DATA FOR THE TASK Start Marker
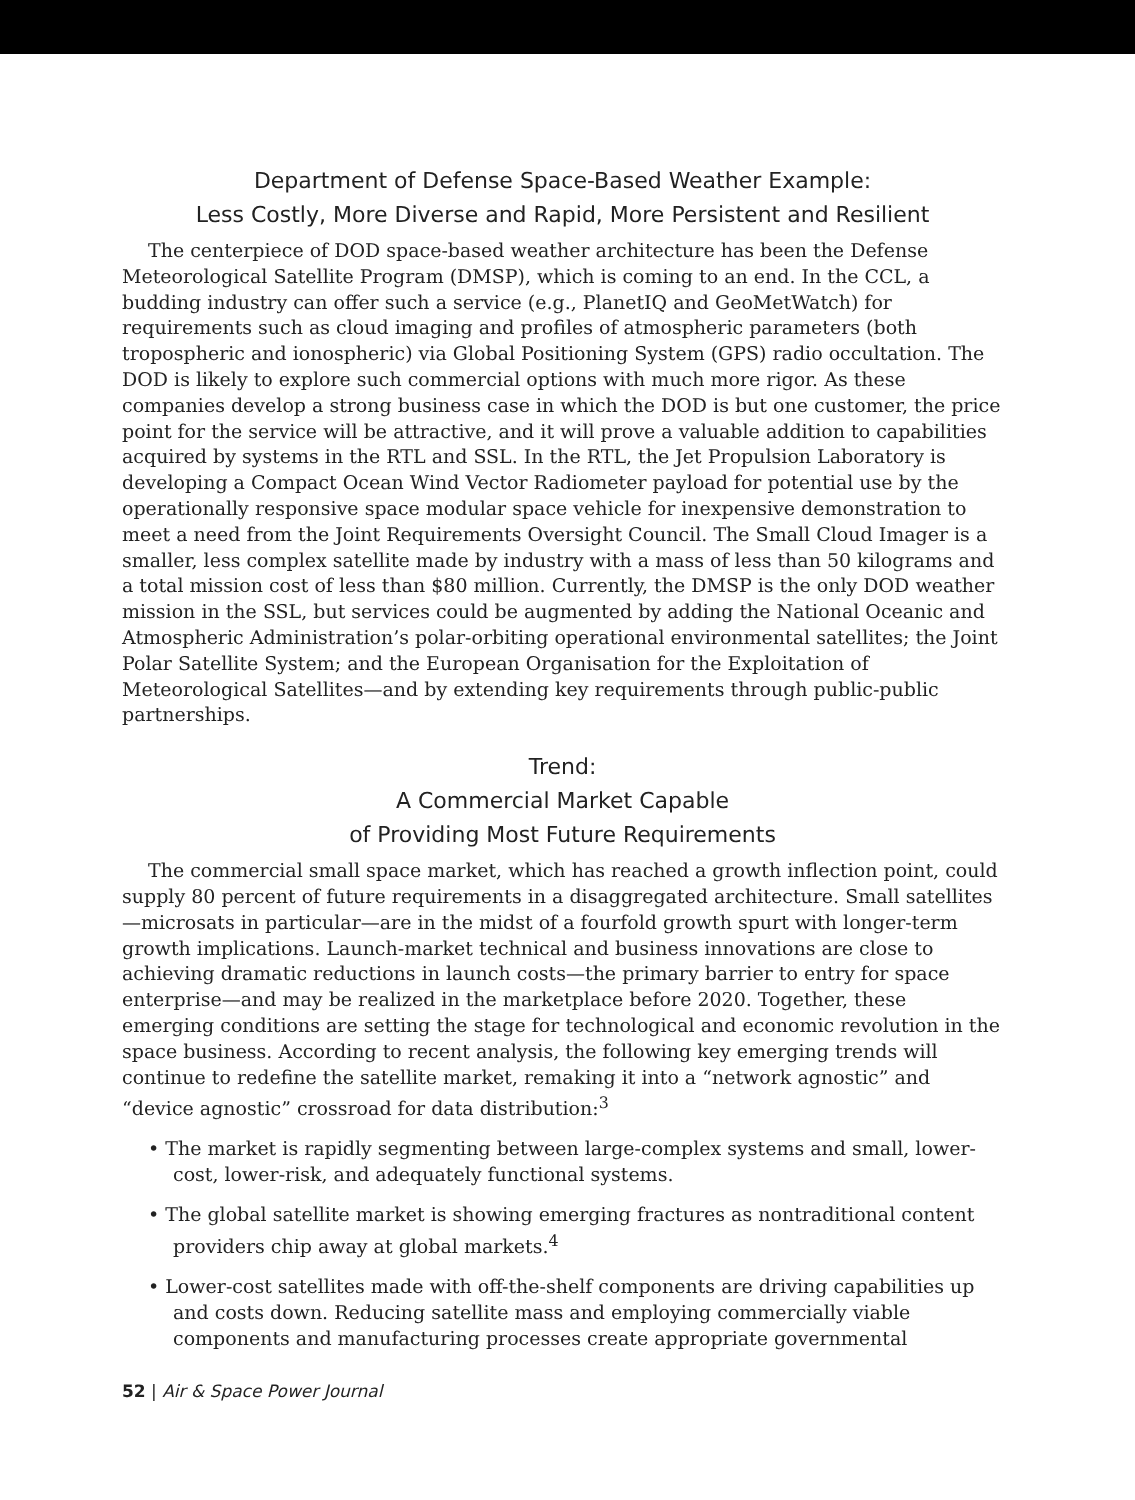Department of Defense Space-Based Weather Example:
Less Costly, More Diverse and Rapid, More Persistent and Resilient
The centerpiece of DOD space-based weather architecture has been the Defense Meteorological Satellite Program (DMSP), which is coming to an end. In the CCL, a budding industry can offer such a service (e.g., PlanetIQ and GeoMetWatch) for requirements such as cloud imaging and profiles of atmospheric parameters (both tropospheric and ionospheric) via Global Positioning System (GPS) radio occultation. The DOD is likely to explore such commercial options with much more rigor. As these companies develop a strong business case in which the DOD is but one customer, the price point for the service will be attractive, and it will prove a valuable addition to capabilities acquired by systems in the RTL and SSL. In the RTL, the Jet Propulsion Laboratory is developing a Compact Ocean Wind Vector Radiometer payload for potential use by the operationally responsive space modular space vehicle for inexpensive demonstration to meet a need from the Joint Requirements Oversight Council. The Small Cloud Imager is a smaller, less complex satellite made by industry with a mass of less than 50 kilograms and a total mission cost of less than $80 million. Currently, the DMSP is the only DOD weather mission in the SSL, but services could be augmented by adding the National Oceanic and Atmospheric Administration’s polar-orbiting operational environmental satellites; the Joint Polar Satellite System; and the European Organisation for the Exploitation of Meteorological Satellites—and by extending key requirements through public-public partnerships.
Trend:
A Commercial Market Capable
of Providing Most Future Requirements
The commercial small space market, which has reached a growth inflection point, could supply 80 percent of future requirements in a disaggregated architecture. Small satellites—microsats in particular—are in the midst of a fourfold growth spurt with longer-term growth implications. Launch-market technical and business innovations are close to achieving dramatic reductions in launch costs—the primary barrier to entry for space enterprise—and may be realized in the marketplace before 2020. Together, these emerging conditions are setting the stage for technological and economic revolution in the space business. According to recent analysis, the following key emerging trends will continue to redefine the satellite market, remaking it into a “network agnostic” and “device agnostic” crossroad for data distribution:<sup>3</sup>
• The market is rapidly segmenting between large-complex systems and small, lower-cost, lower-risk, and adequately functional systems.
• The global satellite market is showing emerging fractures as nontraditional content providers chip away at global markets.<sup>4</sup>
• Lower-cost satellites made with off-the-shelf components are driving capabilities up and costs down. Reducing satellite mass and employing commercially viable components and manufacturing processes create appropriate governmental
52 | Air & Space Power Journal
DATA FOR THE TASK End Marker
No pictures should appear in the copy, which holds exactly the lines from the first line of the data through the line with "Less Costly, More" and nothing else.

Department of Defense Space-Based Weather Example:
Less Costly, More Diverse and Rapid, More Persistent and Resilient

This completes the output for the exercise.